1pm arrives and we meet in the lobby and I get my first glance of Xara- the truck that we will be travelling in from Xian to Beijing. I think an estate agent would call it practical. She's bright orange on the bottom half and white on the top half. I climb on board and there are pairs of seats on both sides, a table on each side with four chairs facing it, a big orange cooler on the right and nets hanging over head. I don't know what I was expecting but Annlee and I agree that it's not what we had expected, if that makes sense. 
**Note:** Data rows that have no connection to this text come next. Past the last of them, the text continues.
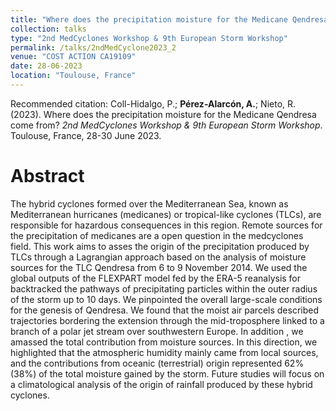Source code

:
 ```yaml
---
title: "Where does the precipitation moisture for the Medicane Qendresa come from?"
collection: talks
type: "2nd MedCyclones Workshop & 9th European Storm Workshop"
permalink: /talks/2ndMedCyclone2023_2
venue: "COST ACTION CA19109"
date: 28-06-2023
location: "Toulouse, France"
---
```


Recommended citation: Coll-Hidalgo, P.; <b>Pérez-Alarcón, A.</b>;  Nieto, R. (2023). 
Where does the precipitation moisture for the Medicane Qendresa come from? <i> 2nd MedCyclones Workshop & 9th European Storm Workshop</i>.
Toulouse, France, 28-30 June 2023.

# Abstract

The hybrid cyclones formed over the Mediterranean Sea, known as Mediterranean hurricanes (medicanes) or
tropical-like cyclones (TLCs), are responsible for hazardous consequences in this region. Remote sources for the
precipitation of medicanes are a open question in the medcyclones field. This work aims to asses the origin of the
precipitation produced by TLCs through a Lagrangian approach based on the analysis of moisture sources for the TLC
Qendresa from 6 to 9 November 2014.
We used the global outputs of the FLEXPART model fed by the ERA-5 reanalysis for backtracked the pathways of
precipitating particles within the outer radius of the storm up to 10 days. We pinpointed the overall large-scale
conditions for the genesis of Qendresa. We found that the moist air parcels described trajectories bordering the
extension through the mid-troposphere linked to a branch of a polar jet stream over southwestern Europe. In
addition , we amassed the total contribution from moisture sources. In this direction, we highlighted that the
atmospheric humidity mainly came from local sources, and the contributions from oceanic (terrestrial) origin
represented 62% (38%) of the total moisture gained by the storm. Future studies will focus on a climatological
analysis of the origin of rainfall produced by these hybrid cyclones.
We set off for the terracotta warriors and got our first dose of Dragoman experience. Everyone was staring at the truck. People pointing and taking photos. The people who had been on the truck before said that it happens everywhere.
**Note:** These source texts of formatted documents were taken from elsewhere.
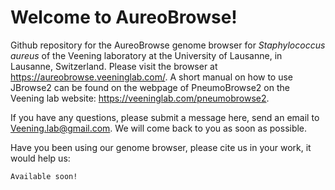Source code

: # Welcome to AureoBrowse!

Github repository for the AureoBrowse genome browser for _Staphylococcus aureus_ of the Veening laboratory at the University of Lausanne, in Lausanne, Switzerland.
Please visit the browser at https://aureobrowse.veeninglab.com/.
A short manual on how to use JBrowse2 can be found on the webpage of PneumoBrowse2 on the Veening lab website: https://veeninglab.com/pneumobrowse2.

If you have any questions, please submit a message here, send an email to Veening.lab@gmail.com.
We will come back to you as soon as possible.

Have you been using our genome browser, please cite us in your work, it would help us:
```
Available soon!
```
When we arrived at the Warriors and met our tour guide Zach asked that we do the pits in reverse order so that when we make it to pit 1 we’ll be gradually more impressed. I'm glad he suggested it. I couldn't understand a single word out tour guide in the sight she said. Apparently she had worked as an English speaking guide for 4 years! Pit 3 was quite small in size, pit 2 even though it was larger seemed to have less on show and pit 1 was exactly like the photos. I wasn't blown away by them if I'm honest. I thought I'd have felt similar to Petra or Taj Mahal but I really didn't. That seemed to be the general consensus with the group. They weren't disappointing but they weren't extraordinary. 
Traffic back to the city was slow and we went to a dumpling restaurant for dinner. The restaurant was in a large complex which had a fountain show every night. Jason ordered for all of us. I'm glad he did because when I asked the waitress where the toilet was she had no idea what I was talking about, so ordering food would have been a very long process. 
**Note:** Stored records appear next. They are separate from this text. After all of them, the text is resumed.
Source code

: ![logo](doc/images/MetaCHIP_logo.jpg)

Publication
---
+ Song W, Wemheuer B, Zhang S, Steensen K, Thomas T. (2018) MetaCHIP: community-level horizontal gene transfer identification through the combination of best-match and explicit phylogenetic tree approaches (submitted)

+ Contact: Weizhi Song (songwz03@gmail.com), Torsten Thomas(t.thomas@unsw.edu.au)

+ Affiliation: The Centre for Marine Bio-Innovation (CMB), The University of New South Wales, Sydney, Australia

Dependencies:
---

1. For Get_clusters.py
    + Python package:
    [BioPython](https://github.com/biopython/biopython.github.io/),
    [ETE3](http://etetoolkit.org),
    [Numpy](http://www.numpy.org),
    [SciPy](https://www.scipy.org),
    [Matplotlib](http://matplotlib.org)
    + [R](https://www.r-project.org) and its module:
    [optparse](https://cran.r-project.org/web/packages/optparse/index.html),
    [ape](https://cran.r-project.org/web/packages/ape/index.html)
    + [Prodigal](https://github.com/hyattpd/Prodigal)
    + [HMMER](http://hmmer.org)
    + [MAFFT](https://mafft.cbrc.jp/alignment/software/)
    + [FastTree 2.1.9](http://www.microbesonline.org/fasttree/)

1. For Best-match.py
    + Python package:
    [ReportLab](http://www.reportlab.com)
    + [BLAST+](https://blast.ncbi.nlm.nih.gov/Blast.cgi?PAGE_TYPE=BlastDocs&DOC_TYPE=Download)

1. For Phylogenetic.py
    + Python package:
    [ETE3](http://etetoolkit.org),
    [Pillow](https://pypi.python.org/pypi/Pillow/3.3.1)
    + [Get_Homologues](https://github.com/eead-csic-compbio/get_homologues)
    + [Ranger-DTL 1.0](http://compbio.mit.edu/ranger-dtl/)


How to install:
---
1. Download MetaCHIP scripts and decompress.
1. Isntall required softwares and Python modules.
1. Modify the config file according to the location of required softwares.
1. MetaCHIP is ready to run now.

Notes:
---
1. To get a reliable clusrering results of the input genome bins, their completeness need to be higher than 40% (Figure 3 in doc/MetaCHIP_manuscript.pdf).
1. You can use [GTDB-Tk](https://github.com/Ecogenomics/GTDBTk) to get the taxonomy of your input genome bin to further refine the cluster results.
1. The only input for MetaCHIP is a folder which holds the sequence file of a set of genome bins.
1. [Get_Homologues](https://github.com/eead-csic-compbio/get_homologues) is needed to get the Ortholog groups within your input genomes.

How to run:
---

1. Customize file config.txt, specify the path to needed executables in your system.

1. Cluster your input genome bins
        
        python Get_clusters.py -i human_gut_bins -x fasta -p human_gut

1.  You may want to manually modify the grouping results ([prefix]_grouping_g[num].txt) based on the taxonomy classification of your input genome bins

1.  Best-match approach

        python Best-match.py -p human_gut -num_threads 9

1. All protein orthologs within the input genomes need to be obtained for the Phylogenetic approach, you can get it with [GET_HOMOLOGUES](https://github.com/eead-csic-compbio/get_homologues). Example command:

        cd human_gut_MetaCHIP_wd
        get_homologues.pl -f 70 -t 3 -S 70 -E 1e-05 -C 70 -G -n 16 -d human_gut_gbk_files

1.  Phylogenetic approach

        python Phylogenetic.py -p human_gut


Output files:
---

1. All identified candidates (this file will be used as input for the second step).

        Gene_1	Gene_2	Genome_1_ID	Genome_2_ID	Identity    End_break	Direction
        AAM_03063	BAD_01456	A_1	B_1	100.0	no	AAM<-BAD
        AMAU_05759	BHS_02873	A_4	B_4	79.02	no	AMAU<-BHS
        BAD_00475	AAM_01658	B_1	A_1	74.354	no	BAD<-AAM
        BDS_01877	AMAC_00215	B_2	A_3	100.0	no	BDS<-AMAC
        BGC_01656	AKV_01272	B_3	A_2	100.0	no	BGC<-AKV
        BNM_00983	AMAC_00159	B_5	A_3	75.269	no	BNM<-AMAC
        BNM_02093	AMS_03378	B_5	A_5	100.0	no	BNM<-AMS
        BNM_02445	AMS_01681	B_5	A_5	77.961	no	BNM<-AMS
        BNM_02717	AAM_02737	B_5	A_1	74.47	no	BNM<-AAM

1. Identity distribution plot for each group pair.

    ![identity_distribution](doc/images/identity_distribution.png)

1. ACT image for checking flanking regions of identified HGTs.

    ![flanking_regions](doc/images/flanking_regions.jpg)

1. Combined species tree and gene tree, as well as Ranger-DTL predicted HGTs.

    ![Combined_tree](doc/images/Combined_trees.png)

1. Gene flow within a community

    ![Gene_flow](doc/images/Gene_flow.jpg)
The fountain show was very average, but there were hoards of people there for a Wednesday evening. 
Annlee, Becs, Hamish and I went for a few drinks after the show. We got in a tuc tuc that looked like a box on a trailer. Not quite the open ones from India. Becs and Hamish had been living in the UK for the past two years travelling around with Becs’ work. She's a vet. Hamish by trade is a surveyor but spent the past two years doing odd jobs around the country. Annlee had been in Xian for a few nights already and had heard of a bar that had painted terracotta warriors in it. The bar was along the outside of the wall and was advertised as an Irish bar, it wasn't, it was a good bar though. The statues inside were painted in different styles; Picasso, Warhol, Lichtenstein, a band played and people drank from beer towers. Next bar was a micro brewery further along the road. The beers weren't cheap but I was nice to be served a pint instead of a bottle. There's a weird habit in China, beers aren't necessarily served cold. Groups of people will buy beers in bulk and have them all out on the table, sometimes opened, and they're so messy. Beer bottles get chucked under the tables creating so much mess. Bars wouldn't stand for it at home I don't think. The last bar we went to offered us 12 beers and a fruit platter for 200¥, we agreed and 12 bottles came onto the table. We tried to explain that we wanted four at a time and the others to wait in the fridge. Becs was hopeful and used the word ‘staggered’, that didn't work. We got there eventually. Beers finished we got in a taxi and headed home for bed.